So schön ist es jetzt in der Neumark – das Warthetal, das wir vier Tage lang mit dem Rad erkundeten, ist ein überwältigend artenreicher Lebensraum für seltene Amphibien, für seltene Vögel, für Störche und Blindschleichen! Ein uraltes, kilometerbreit sich erstreckendes Urstromtal! Hier befahren wir gerade den Damm in der Nähe von Sonnenburg/Słońsk. Auf der linken Seite (siehe Foto) wird nunmehr erneut der periodischen Überschwemmung Raum gewährt, eine zeitweilig eintretende Versumpfung und Überflutung ist gewollt.

Auf der rechten Seite des Dammes erkannten wir das von vielen Menschengenerationen mühselig trockengelegte Bruch. Hier, in der Nähe des ab dem 13. Jahrhundert bezeugten alten Sonnenburg  wurde über Jahrhunderte, insbesondere unter Brandenburg-Preussens Friedrich II. systematisch Entwässerung, Landgewinnung, Urbarmachung betrieben. Der Mensch rang der Natur seinen Platz zum Arbeiten, Wohnen, Siedeln ab!

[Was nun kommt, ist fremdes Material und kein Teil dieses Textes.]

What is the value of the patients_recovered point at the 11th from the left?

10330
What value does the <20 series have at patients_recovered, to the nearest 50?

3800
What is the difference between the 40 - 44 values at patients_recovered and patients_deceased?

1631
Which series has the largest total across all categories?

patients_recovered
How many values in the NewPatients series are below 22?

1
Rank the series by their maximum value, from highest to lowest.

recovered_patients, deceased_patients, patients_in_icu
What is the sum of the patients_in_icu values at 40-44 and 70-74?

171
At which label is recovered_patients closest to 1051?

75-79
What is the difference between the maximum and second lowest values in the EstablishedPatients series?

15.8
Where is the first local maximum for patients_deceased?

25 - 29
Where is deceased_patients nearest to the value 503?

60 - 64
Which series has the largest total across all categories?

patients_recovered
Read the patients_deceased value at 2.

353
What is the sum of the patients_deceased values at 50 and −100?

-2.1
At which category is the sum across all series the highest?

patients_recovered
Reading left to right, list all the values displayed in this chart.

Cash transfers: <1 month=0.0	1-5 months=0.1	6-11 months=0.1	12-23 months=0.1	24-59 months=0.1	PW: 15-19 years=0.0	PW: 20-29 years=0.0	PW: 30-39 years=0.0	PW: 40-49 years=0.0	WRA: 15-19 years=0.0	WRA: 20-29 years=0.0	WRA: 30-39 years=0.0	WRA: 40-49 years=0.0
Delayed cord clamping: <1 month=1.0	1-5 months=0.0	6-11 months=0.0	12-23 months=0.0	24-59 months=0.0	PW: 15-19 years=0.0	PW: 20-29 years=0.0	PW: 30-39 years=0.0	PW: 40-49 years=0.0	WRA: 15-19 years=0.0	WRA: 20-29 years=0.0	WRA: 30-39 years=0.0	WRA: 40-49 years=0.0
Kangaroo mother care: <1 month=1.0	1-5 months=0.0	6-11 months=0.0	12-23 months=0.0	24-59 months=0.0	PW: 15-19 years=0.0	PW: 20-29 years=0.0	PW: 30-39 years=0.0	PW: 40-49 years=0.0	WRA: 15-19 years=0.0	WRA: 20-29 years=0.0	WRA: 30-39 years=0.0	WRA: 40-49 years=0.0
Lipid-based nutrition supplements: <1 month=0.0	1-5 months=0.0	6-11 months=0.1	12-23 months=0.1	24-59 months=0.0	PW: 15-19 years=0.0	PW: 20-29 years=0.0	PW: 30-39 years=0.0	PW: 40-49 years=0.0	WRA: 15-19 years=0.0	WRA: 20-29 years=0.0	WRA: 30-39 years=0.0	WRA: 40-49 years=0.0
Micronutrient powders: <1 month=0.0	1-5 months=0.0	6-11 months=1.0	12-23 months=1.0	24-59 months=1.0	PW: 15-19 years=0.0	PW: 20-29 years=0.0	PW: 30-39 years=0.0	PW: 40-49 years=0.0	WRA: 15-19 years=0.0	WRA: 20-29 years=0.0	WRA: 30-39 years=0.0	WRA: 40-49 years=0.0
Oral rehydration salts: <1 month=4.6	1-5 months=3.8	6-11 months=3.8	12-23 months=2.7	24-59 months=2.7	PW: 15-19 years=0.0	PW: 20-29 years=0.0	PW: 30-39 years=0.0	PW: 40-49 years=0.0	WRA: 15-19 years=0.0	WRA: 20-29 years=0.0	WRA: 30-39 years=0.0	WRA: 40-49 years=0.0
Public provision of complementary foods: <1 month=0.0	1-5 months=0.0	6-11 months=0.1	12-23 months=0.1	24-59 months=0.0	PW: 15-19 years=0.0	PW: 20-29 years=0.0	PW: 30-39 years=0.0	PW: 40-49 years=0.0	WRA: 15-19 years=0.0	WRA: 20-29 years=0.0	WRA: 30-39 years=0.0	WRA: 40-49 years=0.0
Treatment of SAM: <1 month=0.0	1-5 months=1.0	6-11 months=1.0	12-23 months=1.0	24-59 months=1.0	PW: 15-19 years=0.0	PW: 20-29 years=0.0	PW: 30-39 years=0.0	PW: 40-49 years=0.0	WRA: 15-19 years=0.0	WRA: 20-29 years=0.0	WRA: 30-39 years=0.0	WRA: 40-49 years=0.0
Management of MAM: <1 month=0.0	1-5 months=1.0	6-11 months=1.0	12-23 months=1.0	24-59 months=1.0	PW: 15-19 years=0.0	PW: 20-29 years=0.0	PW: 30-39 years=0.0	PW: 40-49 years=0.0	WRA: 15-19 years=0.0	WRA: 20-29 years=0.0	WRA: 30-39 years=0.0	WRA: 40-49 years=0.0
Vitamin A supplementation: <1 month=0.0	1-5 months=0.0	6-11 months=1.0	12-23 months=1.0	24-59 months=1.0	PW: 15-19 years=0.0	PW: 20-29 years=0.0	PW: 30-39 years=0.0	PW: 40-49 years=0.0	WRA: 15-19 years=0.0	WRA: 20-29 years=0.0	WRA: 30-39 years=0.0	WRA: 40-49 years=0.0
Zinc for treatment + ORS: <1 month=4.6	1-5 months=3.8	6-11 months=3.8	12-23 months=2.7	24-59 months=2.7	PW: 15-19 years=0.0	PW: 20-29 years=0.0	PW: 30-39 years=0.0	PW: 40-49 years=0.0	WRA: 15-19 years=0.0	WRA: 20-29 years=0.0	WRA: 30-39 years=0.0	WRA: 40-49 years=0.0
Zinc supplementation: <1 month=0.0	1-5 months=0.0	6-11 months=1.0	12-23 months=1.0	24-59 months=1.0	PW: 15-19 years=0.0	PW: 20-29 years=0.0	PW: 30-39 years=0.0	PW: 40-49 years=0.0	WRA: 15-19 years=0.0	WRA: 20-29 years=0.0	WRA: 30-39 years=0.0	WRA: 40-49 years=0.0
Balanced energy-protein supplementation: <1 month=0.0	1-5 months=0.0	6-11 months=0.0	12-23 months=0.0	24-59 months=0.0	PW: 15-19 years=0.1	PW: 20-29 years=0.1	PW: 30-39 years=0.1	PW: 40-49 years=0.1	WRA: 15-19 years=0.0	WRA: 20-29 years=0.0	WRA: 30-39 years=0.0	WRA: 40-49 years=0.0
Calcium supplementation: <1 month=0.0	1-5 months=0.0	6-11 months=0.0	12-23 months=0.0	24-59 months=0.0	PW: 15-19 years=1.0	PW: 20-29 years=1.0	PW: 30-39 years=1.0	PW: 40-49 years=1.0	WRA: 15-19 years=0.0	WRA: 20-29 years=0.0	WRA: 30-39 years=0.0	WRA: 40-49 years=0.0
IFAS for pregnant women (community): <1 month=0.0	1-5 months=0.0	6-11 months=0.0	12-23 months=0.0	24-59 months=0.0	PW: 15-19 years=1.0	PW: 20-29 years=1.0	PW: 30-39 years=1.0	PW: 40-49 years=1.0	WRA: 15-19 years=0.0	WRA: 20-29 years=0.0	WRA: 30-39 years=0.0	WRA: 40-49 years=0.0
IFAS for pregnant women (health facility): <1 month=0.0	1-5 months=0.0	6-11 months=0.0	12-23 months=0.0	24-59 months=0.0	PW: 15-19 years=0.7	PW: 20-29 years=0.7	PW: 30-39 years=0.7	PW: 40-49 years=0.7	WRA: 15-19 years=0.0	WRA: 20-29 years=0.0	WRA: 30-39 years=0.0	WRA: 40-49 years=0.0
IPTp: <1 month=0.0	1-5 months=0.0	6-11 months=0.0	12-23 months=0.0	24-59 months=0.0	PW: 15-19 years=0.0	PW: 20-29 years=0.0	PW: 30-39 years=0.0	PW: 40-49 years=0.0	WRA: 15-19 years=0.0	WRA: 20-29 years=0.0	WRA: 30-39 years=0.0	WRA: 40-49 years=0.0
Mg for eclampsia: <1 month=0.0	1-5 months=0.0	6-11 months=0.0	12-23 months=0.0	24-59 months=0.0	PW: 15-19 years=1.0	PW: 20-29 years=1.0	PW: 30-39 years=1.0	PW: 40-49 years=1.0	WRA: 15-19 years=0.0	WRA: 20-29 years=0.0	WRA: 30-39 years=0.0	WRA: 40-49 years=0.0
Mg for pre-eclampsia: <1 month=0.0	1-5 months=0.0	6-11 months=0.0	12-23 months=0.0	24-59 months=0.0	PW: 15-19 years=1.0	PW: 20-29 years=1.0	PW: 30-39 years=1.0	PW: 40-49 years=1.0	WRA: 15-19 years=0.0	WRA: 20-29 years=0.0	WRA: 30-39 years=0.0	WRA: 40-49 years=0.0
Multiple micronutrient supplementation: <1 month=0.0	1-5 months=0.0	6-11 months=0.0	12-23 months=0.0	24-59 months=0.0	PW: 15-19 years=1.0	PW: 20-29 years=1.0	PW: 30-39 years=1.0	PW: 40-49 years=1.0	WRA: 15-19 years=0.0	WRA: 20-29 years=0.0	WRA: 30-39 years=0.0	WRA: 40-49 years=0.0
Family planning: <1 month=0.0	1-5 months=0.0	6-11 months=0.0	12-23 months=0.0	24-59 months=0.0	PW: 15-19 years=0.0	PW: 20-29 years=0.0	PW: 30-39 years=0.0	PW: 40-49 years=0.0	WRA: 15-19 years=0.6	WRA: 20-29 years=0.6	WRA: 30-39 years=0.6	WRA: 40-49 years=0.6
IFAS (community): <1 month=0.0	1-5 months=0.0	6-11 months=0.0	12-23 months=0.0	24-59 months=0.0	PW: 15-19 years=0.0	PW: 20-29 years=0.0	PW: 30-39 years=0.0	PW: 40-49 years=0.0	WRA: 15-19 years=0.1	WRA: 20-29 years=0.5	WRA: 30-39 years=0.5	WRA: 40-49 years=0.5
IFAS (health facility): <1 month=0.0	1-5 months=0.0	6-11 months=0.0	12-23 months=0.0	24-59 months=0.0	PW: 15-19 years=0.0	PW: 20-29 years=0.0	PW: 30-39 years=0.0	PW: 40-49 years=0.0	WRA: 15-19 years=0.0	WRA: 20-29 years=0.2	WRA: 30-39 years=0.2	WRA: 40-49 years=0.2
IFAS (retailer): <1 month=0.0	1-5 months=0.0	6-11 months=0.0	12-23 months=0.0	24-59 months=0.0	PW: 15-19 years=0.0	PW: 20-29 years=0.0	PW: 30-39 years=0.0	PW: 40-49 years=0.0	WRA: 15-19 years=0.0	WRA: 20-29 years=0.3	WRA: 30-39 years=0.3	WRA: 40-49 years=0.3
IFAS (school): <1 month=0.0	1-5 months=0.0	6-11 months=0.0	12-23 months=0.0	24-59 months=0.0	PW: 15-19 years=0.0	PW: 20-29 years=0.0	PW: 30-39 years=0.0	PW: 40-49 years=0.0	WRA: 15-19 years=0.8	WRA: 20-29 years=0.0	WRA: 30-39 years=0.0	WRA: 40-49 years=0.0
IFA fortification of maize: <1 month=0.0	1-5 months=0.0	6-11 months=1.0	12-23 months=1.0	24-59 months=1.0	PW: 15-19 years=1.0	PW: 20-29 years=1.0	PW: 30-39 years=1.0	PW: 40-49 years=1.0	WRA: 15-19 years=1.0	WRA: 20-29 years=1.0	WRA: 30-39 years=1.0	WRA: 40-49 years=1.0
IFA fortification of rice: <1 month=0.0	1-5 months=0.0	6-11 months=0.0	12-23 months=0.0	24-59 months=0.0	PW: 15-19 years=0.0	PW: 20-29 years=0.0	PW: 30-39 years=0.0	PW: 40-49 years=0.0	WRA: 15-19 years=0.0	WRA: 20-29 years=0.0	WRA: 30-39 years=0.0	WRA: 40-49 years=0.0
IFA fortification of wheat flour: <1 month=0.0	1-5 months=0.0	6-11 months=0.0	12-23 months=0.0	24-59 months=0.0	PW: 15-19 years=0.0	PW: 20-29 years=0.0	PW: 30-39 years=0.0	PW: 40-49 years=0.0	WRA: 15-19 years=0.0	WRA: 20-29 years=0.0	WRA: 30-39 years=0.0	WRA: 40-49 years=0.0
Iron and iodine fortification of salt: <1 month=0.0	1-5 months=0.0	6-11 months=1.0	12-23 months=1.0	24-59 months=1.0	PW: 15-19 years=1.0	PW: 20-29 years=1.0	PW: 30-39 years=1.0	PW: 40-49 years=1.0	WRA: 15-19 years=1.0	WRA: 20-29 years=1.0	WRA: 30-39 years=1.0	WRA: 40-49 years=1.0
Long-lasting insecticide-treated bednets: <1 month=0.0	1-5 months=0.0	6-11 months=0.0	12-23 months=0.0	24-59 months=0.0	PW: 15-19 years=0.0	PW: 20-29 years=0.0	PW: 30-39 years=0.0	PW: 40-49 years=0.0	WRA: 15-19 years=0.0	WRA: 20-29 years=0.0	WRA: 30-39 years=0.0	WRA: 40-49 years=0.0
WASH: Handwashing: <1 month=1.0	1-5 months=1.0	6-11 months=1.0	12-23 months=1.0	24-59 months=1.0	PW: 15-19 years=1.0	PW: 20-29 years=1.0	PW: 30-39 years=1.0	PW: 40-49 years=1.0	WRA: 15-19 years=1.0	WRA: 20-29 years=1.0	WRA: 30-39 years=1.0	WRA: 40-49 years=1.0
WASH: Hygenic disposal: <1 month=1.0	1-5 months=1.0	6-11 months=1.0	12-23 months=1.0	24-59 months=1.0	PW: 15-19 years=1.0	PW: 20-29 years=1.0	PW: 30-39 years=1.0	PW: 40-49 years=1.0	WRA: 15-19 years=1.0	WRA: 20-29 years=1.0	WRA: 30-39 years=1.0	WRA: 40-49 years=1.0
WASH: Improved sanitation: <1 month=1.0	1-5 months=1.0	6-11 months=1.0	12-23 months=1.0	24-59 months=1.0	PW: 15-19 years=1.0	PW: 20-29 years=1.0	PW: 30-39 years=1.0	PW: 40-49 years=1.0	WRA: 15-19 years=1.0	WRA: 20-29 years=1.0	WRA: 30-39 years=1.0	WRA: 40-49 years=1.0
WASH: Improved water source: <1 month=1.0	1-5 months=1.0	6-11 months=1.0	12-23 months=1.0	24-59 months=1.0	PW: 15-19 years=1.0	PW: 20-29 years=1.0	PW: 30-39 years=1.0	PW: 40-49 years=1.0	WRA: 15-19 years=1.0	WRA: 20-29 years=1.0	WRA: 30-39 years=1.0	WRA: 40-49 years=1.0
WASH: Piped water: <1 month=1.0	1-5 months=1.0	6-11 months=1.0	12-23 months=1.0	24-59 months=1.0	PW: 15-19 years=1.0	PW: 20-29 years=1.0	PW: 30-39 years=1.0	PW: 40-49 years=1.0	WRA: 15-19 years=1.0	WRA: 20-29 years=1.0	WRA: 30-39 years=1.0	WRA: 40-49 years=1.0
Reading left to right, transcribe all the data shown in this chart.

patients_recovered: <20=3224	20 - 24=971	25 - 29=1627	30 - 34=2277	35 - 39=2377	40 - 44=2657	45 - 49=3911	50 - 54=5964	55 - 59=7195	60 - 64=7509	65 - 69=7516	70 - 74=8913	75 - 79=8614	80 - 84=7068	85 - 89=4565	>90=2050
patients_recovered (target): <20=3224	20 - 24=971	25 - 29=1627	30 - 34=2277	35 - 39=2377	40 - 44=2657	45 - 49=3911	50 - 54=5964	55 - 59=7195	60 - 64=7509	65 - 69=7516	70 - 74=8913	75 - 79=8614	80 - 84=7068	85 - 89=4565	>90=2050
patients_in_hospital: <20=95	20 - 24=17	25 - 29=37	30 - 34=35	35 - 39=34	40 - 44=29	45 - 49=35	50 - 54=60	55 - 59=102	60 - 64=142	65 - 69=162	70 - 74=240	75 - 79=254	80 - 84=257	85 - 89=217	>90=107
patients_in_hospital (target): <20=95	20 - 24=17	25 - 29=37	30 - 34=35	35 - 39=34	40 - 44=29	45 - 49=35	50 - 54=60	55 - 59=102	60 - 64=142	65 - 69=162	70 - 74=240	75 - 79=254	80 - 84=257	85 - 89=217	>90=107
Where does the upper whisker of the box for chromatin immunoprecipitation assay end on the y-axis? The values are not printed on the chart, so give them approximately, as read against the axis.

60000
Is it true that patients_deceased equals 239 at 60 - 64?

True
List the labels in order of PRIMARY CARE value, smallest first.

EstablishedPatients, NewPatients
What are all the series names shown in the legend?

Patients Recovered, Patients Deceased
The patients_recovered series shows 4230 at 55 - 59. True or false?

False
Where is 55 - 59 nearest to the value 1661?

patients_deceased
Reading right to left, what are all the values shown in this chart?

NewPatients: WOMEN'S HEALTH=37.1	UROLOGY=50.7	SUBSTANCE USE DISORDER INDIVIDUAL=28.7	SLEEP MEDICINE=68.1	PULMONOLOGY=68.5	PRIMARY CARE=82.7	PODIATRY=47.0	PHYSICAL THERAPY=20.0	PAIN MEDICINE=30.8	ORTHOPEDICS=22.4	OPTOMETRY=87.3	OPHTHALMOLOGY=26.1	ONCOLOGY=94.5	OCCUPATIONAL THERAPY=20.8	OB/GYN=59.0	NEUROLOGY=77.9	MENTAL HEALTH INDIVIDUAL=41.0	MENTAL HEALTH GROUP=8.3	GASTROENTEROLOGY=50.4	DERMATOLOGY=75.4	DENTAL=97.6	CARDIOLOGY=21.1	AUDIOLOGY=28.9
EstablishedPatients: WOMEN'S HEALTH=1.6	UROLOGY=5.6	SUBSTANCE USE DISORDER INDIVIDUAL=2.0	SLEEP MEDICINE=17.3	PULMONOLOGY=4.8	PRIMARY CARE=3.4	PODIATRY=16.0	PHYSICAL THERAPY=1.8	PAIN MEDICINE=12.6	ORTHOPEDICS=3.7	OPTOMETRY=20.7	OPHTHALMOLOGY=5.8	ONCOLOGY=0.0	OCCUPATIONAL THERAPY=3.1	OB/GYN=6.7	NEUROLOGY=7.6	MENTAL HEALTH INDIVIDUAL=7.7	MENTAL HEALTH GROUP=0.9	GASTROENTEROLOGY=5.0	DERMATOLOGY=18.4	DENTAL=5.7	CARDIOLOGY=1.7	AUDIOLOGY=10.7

Störche sind in der „Vogelrepublik Warthemündung“ ein häufiger Anblick. Das Quaken der Frösche und auch der geliebte rauschende Regen  begleiteten uns kilometerlang! Überall Singen, überall Wasser, überall Schleichen, Flattern, Huschen! Überall regt sich’s und strebt empor! Der Tisch ist gedeckt.

Du hörst, siehst, staunst und erkennst: Das Leben kommt aus dem Wasser.

Oder wie meine schlesische Urgroßmutter gesagt hätte: Życie pochodzi z wody.